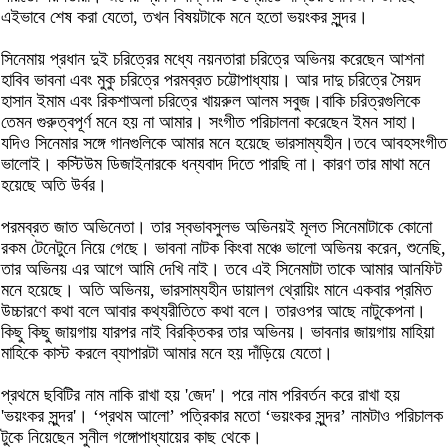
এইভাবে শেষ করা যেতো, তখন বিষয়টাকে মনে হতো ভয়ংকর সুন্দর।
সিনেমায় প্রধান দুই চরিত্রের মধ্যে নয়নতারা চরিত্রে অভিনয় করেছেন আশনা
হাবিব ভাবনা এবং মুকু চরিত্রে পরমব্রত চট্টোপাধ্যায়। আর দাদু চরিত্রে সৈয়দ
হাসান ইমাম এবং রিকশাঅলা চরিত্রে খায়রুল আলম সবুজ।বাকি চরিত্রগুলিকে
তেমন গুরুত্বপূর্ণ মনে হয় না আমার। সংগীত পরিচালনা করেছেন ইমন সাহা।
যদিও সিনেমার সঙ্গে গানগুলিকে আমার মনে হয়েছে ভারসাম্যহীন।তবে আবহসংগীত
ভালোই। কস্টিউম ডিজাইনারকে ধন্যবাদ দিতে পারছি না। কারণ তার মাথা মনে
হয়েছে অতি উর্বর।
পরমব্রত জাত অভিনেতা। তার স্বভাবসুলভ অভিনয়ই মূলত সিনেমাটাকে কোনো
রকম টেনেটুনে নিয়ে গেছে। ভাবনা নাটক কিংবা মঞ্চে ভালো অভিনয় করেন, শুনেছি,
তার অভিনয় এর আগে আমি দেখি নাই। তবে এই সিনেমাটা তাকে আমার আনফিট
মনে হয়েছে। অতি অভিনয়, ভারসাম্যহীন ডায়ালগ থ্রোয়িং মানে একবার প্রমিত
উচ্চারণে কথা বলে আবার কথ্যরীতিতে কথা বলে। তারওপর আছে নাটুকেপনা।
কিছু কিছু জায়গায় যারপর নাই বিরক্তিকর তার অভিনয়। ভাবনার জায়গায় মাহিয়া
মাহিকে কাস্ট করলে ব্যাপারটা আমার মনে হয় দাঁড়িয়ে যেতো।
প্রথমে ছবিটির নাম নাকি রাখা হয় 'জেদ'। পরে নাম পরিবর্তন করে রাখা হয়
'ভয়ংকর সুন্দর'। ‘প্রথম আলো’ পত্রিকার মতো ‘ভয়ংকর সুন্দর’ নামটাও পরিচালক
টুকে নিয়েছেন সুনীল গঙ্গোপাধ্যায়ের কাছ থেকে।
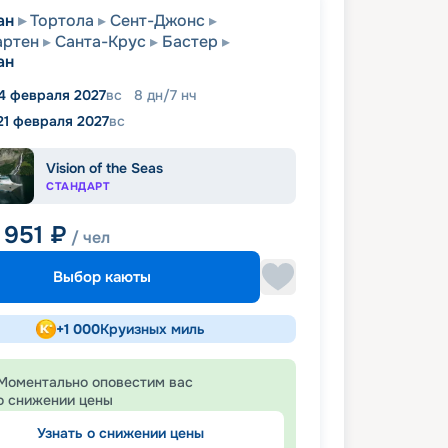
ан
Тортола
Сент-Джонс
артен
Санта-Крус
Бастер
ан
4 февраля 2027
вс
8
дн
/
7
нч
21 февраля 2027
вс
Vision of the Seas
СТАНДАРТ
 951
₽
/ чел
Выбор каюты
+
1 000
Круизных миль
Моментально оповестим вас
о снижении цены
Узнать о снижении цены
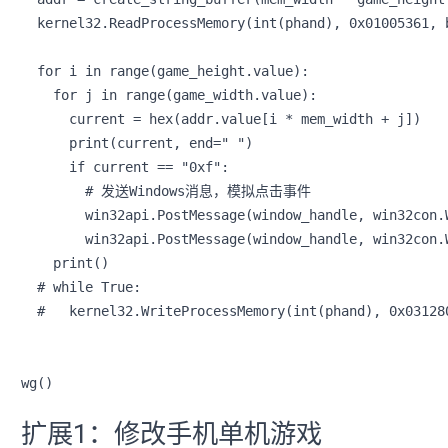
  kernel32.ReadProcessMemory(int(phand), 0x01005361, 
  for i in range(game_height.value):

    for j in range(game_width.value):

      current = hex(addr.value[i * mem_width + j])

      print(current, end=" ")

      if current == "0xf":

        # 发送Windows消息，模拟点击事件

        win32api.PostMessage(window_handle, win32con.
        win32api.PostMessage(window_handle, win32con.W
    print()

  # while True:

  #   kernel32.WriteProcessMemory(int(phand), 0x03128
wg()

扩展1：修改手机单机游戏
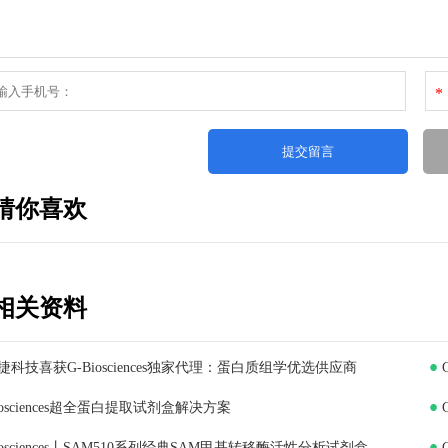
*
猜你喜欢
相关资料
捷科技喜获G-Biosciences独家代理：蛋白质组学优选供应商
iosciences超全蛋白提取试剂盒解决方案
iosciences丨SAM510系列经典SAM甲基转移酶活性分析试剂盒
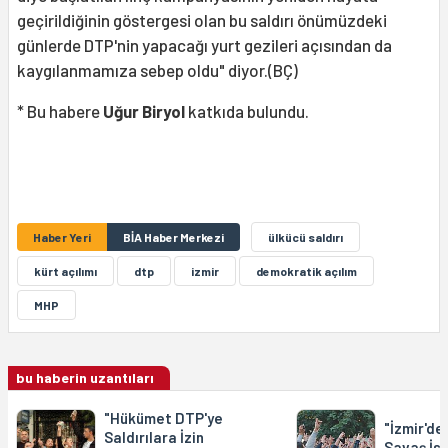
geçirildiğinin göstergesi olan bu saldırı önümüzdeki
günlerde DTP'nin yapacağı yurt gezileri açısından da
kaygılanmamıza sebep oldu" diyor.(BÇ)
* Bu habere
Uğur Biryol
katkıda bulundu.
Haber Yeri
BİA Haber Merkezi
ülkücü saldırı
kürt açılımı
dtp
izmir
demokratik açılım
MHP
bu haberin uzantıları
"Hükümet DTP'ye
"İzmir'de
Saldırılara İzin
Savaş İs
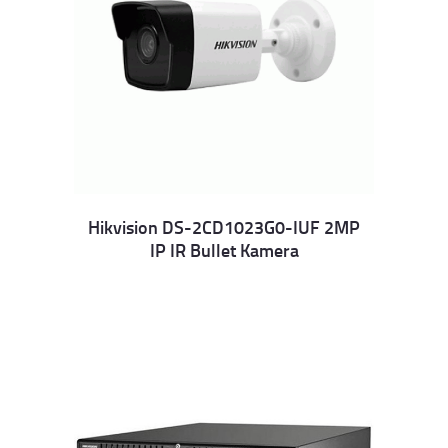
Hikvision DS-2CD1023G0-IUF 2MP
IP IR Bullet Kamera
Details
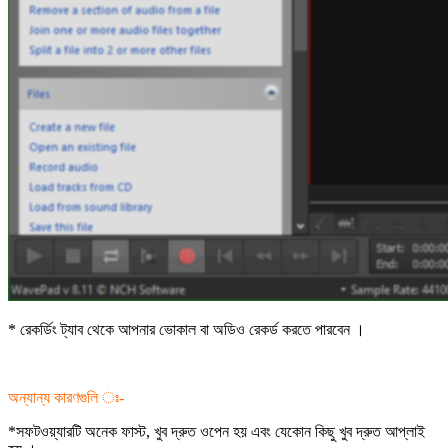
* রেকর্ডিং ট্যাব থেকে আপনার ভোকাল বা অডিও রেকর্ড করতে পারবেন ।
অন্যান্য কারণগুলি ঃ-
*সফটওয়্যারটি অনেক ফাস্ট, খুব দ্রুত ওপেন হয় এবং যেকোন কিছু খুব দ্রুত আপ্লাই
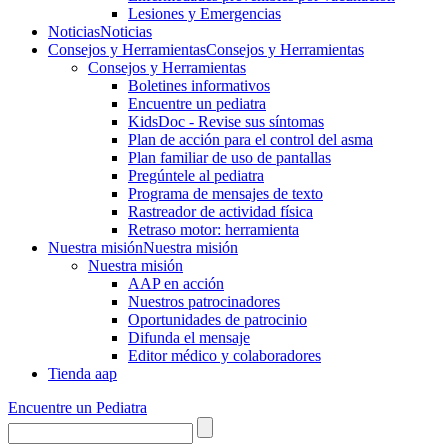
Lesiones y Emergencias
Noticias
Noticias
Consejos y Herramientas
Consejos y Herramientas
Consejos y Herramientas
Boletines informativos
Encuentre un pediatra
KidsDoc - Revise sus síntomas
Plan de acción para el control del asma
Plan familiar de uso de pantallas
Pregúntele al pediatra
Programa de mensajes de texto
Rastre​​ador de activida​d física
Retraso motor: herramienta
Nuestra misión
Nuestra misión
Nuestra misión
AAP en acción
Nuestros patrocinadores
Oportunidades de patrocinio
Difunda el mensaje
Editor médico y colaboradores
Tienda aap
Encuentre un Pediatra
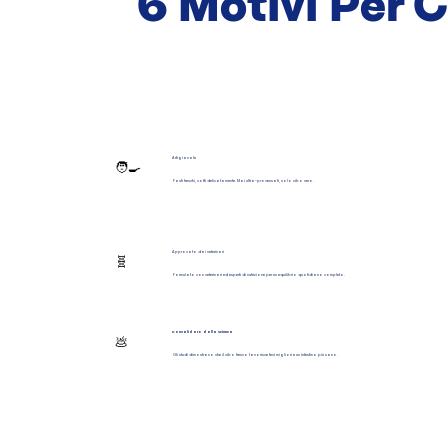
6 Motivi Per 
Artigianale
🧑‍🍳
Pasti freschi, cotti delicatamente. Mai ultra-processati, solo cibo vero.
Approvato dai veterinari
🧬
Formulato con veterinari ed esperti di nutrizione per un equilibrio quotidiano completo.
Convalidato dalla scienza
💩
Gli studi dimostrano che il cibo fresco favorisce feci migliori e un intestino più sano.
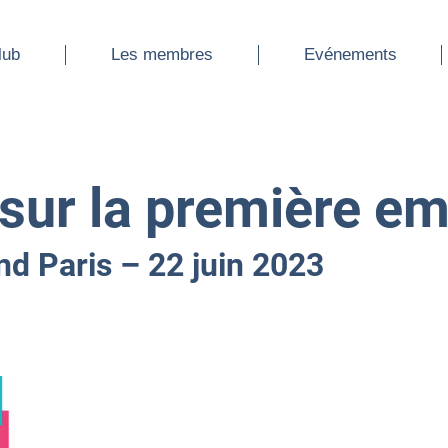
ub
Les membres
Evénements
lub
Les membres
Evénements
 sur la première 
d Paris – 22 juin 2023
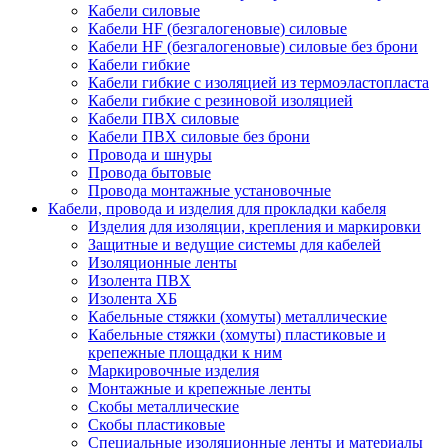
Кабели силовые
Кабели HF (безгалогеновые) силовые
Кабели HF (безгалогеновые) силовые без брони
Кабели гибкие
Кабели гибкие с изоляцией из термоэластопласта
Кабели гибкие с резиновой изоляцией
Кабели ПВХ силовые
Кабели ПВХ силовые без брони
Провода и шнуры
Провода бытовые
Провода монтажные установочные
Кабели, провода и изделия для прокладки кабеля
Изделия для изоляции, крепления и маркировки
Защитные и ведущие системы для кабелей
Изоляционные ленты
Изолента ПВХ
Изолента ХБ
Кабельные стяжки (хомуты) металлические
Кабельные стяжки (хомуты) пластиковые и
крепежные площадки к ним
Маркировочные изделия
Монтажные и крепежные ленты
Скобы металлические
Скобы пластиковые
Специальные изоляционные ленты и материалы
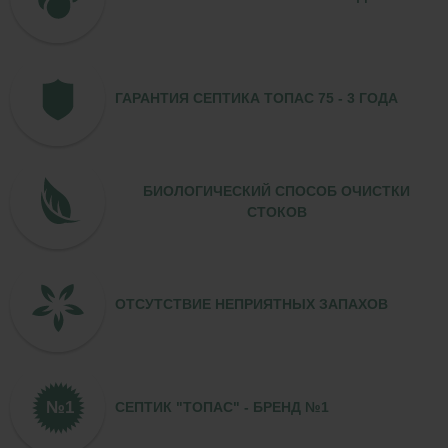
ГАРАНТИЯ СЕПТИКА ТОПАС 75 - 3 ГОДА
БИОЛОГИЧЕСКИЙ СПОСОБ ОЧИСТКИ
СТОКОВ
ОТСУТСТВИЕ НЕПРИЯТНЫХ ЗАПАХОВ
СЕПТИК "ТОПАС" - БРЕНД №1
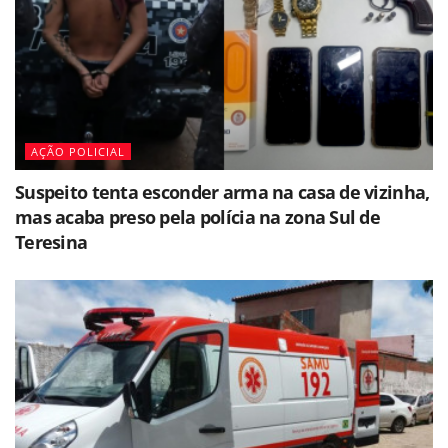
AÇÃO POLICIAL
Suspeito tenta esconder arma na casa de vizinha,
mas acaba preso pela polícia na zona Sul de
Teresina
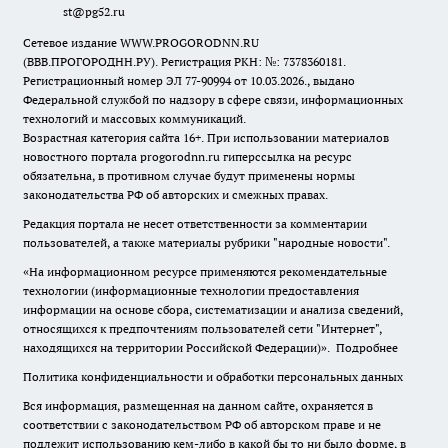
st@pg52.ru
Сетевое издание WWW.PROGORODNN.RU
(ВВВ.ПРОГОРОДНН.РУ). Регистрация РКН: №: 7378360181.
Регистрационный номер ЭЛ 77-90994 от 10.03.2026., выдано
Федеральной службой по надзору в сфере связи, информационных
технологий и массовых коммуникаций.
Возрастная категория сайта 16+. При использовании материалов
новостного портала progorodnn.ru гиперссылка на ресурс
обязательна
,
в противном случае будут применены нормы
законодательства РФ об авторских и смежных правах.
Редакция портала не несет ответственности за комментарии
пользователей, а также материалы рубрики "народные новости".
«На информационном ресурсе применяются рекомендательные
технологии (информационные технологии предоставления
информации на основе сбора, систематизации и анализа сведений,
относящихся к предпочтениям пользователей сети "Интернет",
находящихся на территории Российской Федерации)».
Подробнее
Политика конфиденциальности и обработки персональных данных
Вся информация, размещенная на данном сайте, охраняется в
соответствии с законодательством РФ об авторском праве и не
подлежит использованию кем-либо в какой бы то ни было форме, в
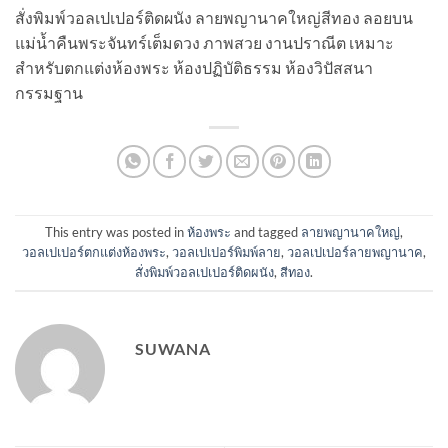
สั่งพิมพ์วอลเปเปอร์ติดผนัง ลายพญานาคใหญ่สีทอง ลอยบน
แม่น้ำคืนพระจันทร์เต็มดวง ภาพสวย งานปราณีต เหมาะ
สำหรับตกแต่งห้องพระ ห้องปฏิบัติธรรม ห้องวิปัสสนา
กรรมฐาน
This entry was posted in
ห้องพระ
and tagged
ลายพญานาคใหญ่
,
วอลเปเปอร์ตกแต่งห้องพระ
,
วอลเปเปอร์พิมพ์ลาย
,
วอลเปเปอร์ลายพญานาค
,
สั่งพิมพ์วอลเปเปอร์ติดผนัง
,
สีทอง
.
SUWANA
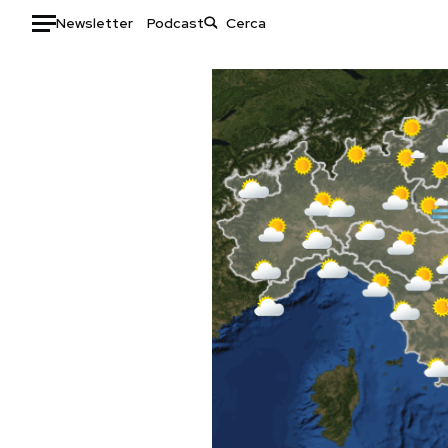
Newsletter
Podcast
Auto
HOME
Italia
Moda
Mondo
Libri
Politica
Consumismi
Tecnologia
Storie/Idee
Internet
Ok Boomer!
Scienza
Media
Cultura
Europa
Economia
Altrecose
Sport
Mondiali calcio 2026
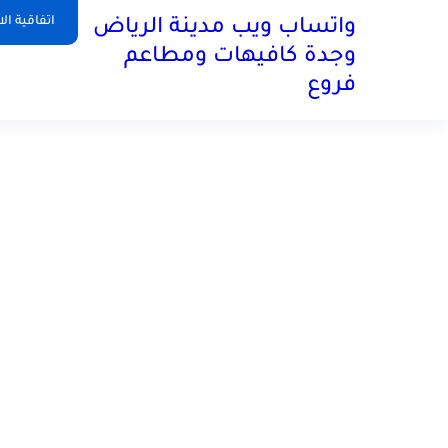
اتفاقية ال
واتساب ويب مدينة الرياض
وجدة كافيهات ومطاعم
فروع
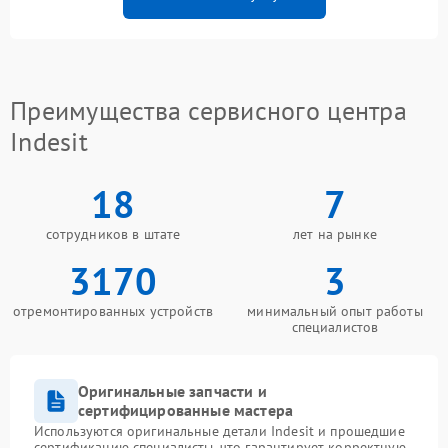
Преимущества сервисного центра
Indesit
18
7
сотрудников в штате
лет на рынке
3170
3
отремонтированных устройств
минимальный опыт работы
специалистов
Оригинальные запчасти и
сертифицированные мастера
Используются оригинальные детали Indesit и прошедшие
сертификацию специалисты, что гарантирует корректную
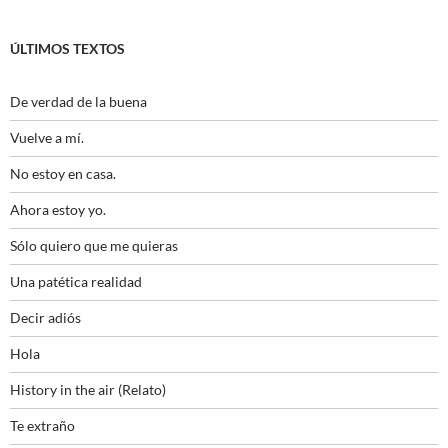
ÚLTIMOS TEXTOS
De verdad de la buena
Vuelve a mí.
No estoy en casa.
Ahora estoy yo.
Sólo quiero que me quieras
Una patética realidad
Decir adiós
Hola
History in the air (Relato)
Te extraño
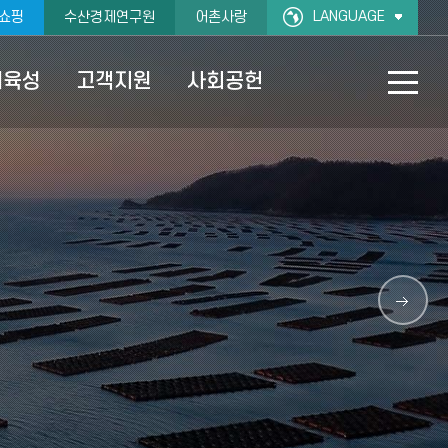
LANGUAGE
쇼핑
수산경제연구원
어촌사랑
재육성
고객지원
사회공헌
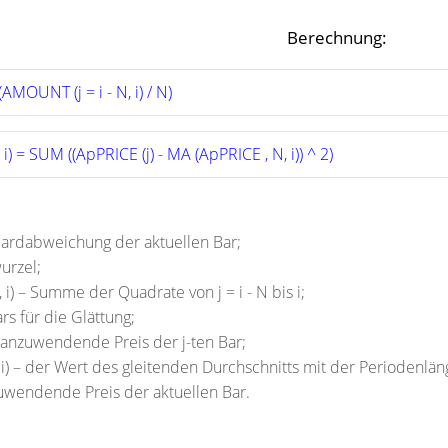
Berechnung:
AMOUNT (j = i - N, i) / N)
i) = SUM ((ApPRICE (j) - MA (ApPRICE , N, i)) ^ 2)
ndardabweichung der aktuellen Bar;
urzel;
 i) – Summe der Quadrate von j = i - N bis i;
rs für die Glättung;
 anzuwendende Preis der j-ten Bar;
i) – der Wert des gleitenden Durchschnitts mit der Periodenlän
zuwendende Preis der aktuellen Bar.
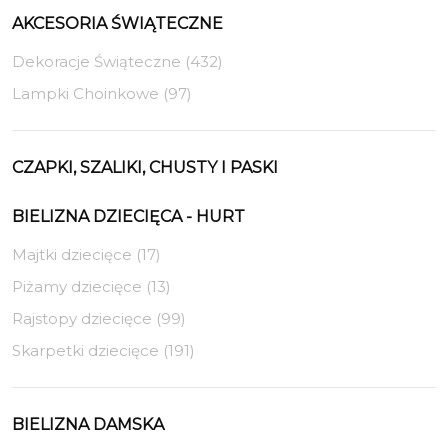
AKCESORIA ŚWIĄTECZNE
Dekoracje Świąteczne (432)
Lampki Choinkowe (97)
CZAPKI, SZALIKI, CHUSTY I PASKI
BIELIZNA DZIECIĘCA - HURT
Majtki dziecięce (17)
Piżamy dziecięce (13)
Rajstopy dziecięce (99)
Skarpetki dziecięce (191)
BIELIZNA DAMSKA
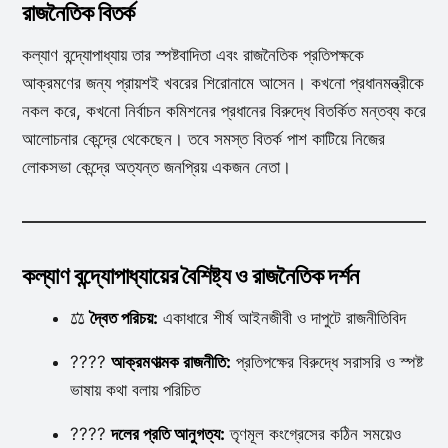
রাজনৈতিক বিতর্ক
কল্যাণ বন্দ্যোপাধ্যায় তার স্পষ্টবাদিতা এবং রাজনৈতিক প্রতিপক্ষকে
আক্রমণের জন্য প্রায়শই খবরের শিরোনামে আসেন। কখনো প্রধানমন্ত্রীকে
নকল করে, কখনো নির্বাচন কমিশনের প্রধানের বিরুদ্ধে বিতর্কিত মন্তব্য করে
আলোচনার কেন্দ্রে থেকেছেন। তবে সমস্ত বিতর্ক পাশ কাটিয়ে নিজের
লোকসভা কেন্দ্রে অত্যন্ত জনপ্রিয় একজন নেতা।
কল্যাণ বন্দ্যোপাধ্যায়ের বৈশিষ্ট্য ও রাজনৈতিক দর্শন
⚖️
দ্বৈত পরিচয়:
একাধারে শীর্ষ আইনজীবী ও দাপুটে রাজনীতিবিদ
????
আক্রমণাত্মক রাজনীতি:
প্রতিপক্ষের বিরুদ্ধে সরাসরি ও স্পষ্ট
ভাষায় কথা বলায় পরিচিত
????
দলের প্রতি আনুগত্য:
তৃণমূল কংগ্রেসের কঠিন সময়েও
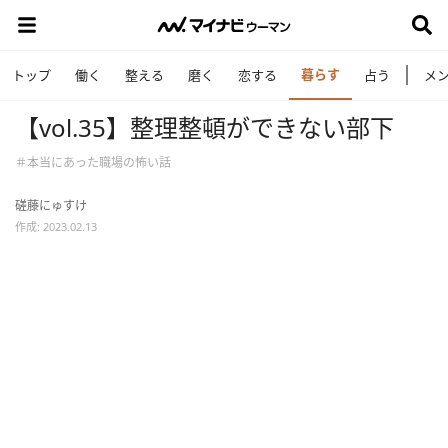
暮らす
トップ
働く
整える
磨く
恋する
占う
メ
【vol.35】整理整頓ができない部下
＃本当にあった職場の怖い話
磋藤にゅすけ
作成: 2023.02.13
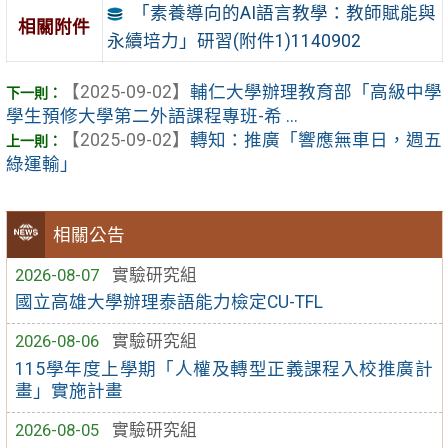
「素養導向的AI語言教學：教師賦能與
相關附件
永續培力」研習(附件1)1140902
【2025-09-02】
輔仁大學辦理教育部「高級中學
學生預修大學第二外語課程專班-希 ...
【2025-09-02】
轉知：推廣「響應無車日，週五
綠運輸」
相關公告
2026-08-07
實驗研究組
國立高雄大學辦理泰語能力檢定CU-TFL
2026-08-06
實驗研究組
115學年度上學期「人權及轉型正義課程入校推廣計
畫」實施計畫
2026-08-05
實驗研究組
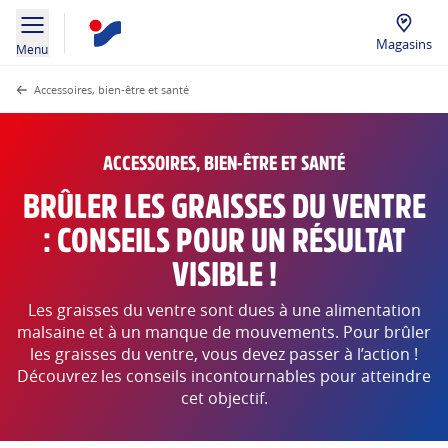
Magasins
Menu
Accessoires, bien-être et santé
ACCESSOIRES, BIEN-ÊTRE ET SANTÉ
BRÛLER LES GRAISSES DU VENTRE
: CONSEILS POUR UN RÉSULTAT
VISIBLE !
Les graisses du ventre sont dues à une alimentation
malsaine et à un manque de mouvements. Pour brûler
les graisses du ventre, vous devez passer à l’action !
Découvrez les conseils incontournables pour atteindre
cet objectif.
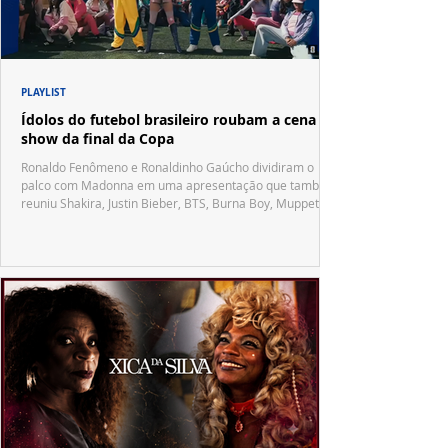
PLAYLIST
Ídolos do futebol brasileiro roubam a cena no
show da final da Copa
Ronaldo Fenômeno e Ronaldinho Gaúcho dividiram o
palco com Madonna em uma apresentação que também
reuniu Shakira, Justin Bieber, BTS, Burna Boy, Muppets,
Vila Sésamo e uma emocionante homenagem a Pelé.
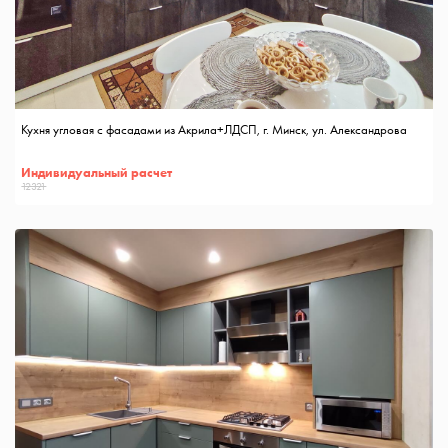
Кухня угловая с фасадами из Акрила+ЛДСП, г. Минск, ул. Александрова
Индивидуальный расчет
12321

_Task requirements_
The reply should consist of one number: how many lines of the material contain the word "силовые".

_Exercise output_
5